Terrorisme : la fin ne justifie jamais les moyens
Le 25 septembre dernier, la Commission nationale consultative des droits de l’Homme a rendu à l’unanimité un avis critique sur le projet de loi renforçant les dispositions relatives à la lutte contre le terrorisme.
Cet avis, rapporté (fait exceptionnel) par sa présidente, rappelle que la recherche d’efficacité dans l’adaptation du cadre juridique aux menaces pesant sur la France doit se concilier avec la préservation des droits fondamentaux et des libertés individuelles. Les intentions du gouvernement et du Parlement sont louables. Mais un certain nombre de dispositions du projet de loi font basculer dans le champ de la police administrative des mesures normalement répressives devant être entourées de toutes les garanties relatives à la procédure pénale.
Les Etats ont obligation, droit et devoir de défendre leurs citoyens contre les attaques terroristes en procédant si nécessaire à l’arrestation des personnes soupçonnées de crimes terroristes, puis à leur jugement.

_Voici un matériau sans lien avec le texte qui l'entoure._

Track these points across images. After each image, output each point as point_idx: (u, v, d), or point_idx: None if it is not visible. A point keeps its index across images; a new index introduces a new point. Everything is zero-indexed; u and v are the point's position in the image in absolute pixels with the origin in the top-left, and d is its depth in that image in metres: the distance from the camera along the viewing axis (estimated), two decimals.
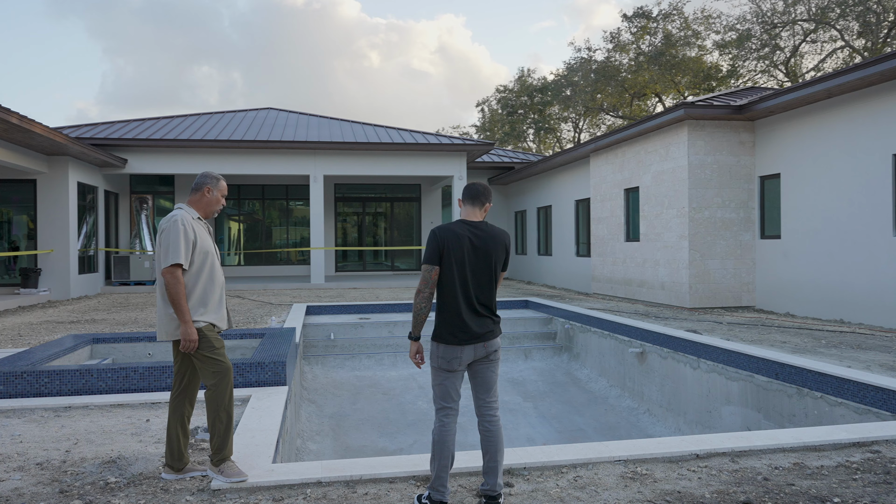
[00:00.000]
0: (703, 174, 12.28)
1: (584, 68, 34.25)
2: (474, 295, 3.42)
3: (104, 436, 4.55)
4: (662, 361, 9.06)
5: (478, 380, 3.50)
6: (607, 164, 15.63)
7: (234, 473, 3.53)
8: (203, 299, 3.64)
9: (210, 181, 3.79)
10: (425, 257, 3.44)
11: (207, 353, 3.58)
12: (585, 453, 3.94)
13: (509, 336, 12.36)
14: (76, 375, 5.55)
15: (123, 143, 17.36)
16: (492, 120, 42.21)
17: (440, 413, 3.40)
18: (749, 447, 4.06)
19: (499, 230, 3.57)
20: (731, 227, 12.35)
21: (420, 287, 3.42)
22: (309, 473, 3.60)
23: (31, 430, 4.69)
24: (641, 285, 14.03)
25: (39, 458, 4.08)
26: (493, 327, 3.47)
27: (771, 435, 4.29)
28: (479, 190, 3.57)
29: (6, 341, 8.88)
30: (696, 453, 4.02)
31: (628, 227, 14.86)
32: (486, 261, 3.45)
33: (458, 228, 3.46)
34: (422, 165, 19.09)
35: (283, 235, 22.90)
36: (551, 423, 9.21)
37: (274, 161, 18.46)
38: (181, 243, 3.53)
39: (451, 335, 3.36)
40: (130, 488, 3.58)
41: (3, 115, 11.21)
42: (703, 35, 31.51)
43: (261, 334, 7.84)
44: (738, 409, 7.45)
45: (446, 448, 3.31)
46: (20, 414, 5.09)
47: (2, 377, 5.45)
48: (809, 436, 4.26)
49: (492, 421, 3.44)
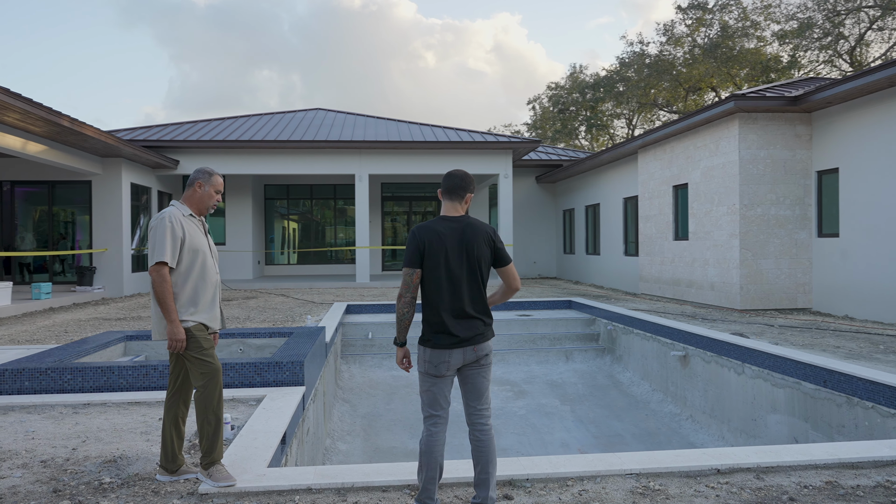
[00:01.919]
0: (756, 169, 11.70)
1: (637, 63, 33.38)
2: (461, 295, 3.21)
3: (114, 434, 4.55)
4: (706, 366, 8.64)
5: (468, 386, 3.30)
6: (655, 161, 15.11)
7: (223, 478, 3.43)
8: (193, 298, 3.56)
9: (202, 176, 3.71)
10: (405, 259, 3.25)
11: (196, 355, 3.49)
12: (594, 465, 3.69)
13: (550, 337, 12.08)
14: (97, 372, 5.61)
15: (174, 145, 17.79)
16: (543, 117, 41.62)
17: (428, 421, 3.21)
18: (777, 463, 3.73)
19: (481, 224, 3.33)
20: (786, 225, 11.73)
21: (401, 291, 3.24)
22: (300, 479, 3.47)
23: (46, 426, 4.73)
24: (690, 286, 13.50)
25: (45, 456, 4.10)
26: (483, 330, 3.26)
27: (802, 449, 3.94)
28: (457, 181, 3.32)
29: (50, 337, 9.14)
30: (717, 468, 3.72)
31: (677, 225, 14.33)
32: (472, 260, 3.24)
33: (439, 226, 3.25)
34: (466, 164, 18.90)
35: (332, 235, 23.10)
36: (588, 428, 8.90)
37: (320, 161, 18.60)
38: (167, 241, 3.45)
39: (438, 338, 3.17)
40: (123, 489, 3.53)
41: (54, 117, 11.58)
42: (763, 25, 30.21)
43: (289, 333, 7.82)
44: (785, 418, 7.00)
45: (434, 459, 3.12)
46: (40, 410, 5.16)
47: (27, 373, 5.55)
48: (847, 451, 3.88)
49: (483, 430, 3.23)
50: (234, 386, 5.70)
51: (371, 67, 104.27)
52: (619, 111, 38.30)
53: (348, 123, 21.44)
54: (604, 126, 39.15)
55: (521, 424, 9.02)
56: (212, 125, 20.88)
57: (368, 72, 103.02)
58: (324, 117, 22.76)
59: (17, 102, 10.46)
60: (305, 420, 6.06)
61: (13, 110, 10.73)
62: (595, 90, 37.14)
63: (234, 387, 5.70)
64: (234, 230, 20.49)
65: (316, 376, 6.97)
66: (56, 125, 11.91)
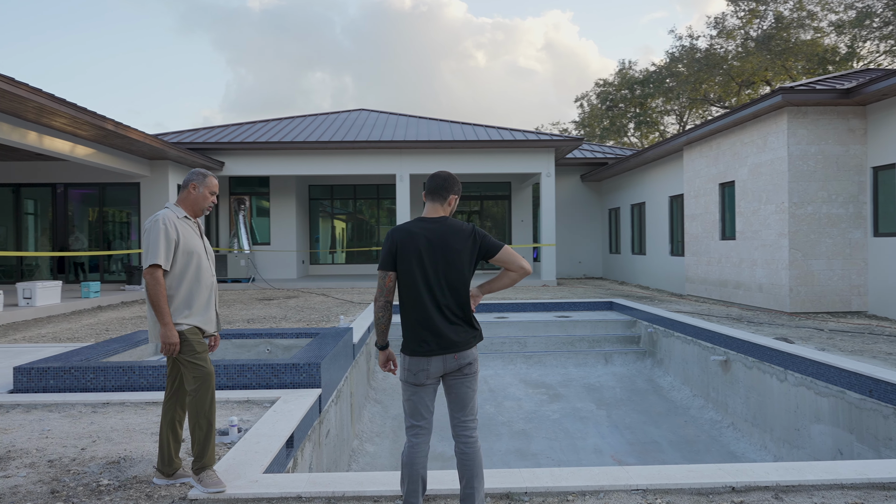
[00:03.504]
0: (806, 166, 11.15)
1: (687, 57, 32.43)
2: (438, 300, 3.05)
3: (125, 434, 4.58)
4: (747, 371, 8.26)
5: (451, 396, 3.14)
6: (701, 158, 14.61)
7: (213, 483, 3.38)
8: (188, 301, 3.52)
9: (196, 178, 3.67)
10: (379, 262, 3.12)
11: (188, 358, 3.46)
12: (598, 479, 3.49)
13: (589, 339, 11.80)
14: (119, 372, 5.68)
15: (219, 147, 18.14)
16: (591, 115, 40.89)
17: (409, 432, 3.07)
18: (798, 481, 3.46)
19: (462, 224, 3.14)
20: (839, 224, 11.14)
21: (376, 295, 3.12)
22: (291, 487, 3.40)
23: (63, 425, 4.80)
24: (738, 287, 12.98)
25: (54, 455, 4.14)
26: (464, 336, 3.09)
27: (827, 467, 3.65)
28: (440, 182, 3.16)
29: (91, 335, 9.39)
30: (732, 486, 3.47)
31: (723, 224, 13.81)
32: (450, 261, 3.06)
33: (415, 227, 3.10)
34: (507, 163, 18.69)
35: (376, 234, 23.19)
36: (623, 434, 8.62)
37: (361, 161, 18.68)
38: (161, 244, 3.42)
39: (415, 345, 3.04)
40: (118, 492, 3.52)
41: (98, 121, 11.92)
42: (819, 15, 28.89)
43: (315, 333, 7.80)
44: (829, 429, 6.61)
45: (415, 471, 2.99)
46: (61, 409, 5.24)
47: (52, 372, 5.66)
48: (877, 470, 3.58)
49: (467, 443, 3.07)
50: (251, 387, 5.70)
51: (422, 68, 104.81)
52: (669, 108, 37.31)
53: (390, 123, 21.48)
54: (654, 123, 38.20)
55: (553, 429, 8.80)
56: (256, 127, 21.23)
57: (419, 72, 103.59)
58: (366, 118, 22.87)
59: (63, 108, 10.79)
60: (324, 422, 6.01)
61: (60, 115, 11.08)
62: (644, 86, 36.28)
63: (252, 388, 5.69)
64: (278, 230, 20.77)
65: (339, 378, 6.92)
66: (101, 129, 12.25)
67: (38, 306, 11.87)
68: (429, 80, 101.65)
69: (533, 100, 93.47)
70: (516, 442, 8.35)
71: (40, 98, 10.15)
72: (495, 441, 8.37)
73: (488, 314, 12.90)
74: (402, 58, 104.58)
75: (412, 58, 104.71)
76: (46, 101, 10.32)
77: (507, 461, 7.79)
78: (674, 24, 77.67)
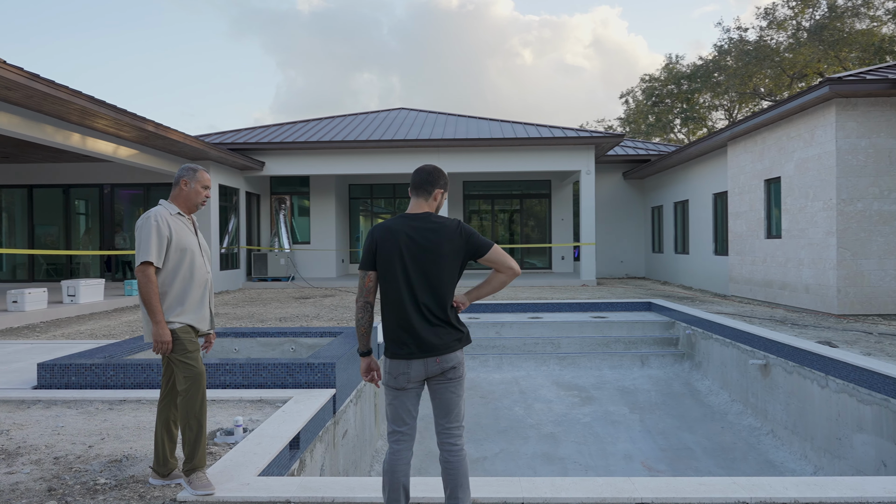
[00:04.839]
0: (856, 160, 10.61)
1: (736, 49, 31.39)
2: (419, 300, 2.91)
3: (134, 432, 4.59)
4: (787, 376, 7.87)
5: (435, 401, 3.01)
6: (745, 153, 14.08)
7: (202, 486, 3.33)
8: (180, 298, 3.48)
9: (186, 173, 3.62)
10: (360, 261, 3.00)
11: (180, 357, 3.41)
12: (601, 491, 3.31)
13: (625, 341, 11.49)
14: (138, 370, 5.73)
15: (260, 147, 18.37)
16: (636, 111, 40.04)
17: (391, 438, 2.95)
18: (819, 499, 3.21)
19: (447, 221, 2.99)
20: (892, 222, 10.56)
21: (357, 296, 3.00)
22: (281, 491, 3.32)
23: (77, 422, 4.85)
24: (783, 288, 12.46)
25: (61, 453, 4.17)
26: (446, 339, 2.94)
27: (853, 483, 3.37)
28: (424, 176, 3.02)
29: (127, 332, 9.57)
30: (746, 501, 3.24)
31: (769, 222, 13.28)
32: (433, 260, 2.91)
33: (396, 224, 2.96)
34: (546, 160, 18.41)
35: None
36: (655, 440, 8.33)
37: (400, 160, 18.66)
38: (153, 241, 3.39)
39: (395, 348, 2.91)
40: (113, 492, 3.51)
41: (139, 123, 12.17)
42: (875, 3, 27.52)
43: (339, 332, 7.76)
44: (872, 439, 6.23)
45: (396, 479, 2.87)
46: (79, 405, 5.31)
47: (73, 369, 5.74)
48: None
49: (452, 451, 2.93)
50: (266, 386, 5.67)
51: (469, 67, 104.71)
52: (717, 103, 36.21)
53: (429, 122, 21.42)
54: (701, 119, 37.15)
55: (583, 433, 8.57)
56: (297, 127, 21.44)
57: (466, 71, 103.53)
58: (405, 116, 22.86)
59: (104, 109, 11.05)
60: (341, 422, 5.95)
61: (102, 117, 11.35)
62: (691, 81, 35.30)
63: (267, 387, 5.67)
64: (318, 230, 20.94)
65: (359, 377, 6.85)
66: (142, 130, 12.52)
67: (81, 303, 12.20)
68: (475, 79, 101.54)
69: (580, 97, 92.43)
70: (544, 445, 8.15)
71: (81, 100, 10.41)
72: (522, 444, 8.19)
73: (522, 314, 12.70)
74: (448, 57, 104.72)
75: (459, 57, 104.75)
76: (87, 104, 10.57)
77: (532, 465, 7.60)
78: (721, 17, 75.55)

Ils ont besoin de moyens dissuasifs légitimes au regard du droit international pour endiguer la violence non étatique et, en particulier, de juridictions compétentes. Mais au nom de la lutte contre le terrorisme, ils ne peuvent adopter des dispositions qui portent gravement atteinte aux droits de l’Homme.
Le 1er janvier 2002, dans son message pour la journée mondiale de la paix, Jean Paul II déclarait : « Les gouvernements démocratiques savent bien que l’usage de la force contre les terroristes ne peut justifier le reniement aux principes d’un Etat de droit. Des choix politiques qui rechercheraient le succès sans tenir compte des droits fondamentaux de l’Homme seraient inacceptables car la fin ne justifie jamais les moyens. »
Certes, on ne peut soupçonner chaque mesure anti-terroriste de mettre en danger l’état de droit et il est normal que des circonstances exceptionnelles appellent des mesures exceptionnelles. Mais il faut se méfier de toutes les justifications qui invoquent le caractère exceptionnel d’une situation, car les risques d’une dérive vers des pratiques contraires à l’état de droit sont alors élevés. Dire comme l’a fait il y a vingt ans un ministre de l’Intérieur, qu’il faut « terroriser les terroristes », c’est jouer avec le feu.
Relever le défi du terrorisme, pour une société démocratique c’est donc prendre les mesures nécessaires pour protéger sa population sans porter atteinte ni aux libertés ni aux fondements de l’état de droit. L’attitude à adopter face aux actes terroristes, les arbitrages à rendre entre divers types de politiques renvoient à des débats sur les fondements d’une société démocratique : privilégier plutôt la sécurité ou plutôt la liberté, aller plus ou moins loin dans les mesures d’exception.
Face au défi terroriste, les attitudes suivantes semblent nécessaires :
- Condamner tout acte de terrorisme et être à côté de toutes les victimes.
- Refuser toute représentation de Dieu qui justifie une pratique terroriste, ainsi que tout amalgame entre la religion des musulmans et les islamismes radicaux.
- Résister à tous les moyens, notamment policiers et judiciaires, non compatibles avec le respect des droits de l’Homme, de l’état de droit et du droit international.
- A moyen et à long terme, engager des mesures visant à modifier les facteurs politiques, sociaux, idéologiques, économiques, qui nourrissent le terreau du terrorisme.
- Avoir une attitude de « résistance spirituelle » ancrée dans la détermination à refuser le chantage et la lâcheté même au prix d’une certaine insécurité, dans le respect de la vie humaine, le refus de diaboliser et l’engagement pour la justice et la paix.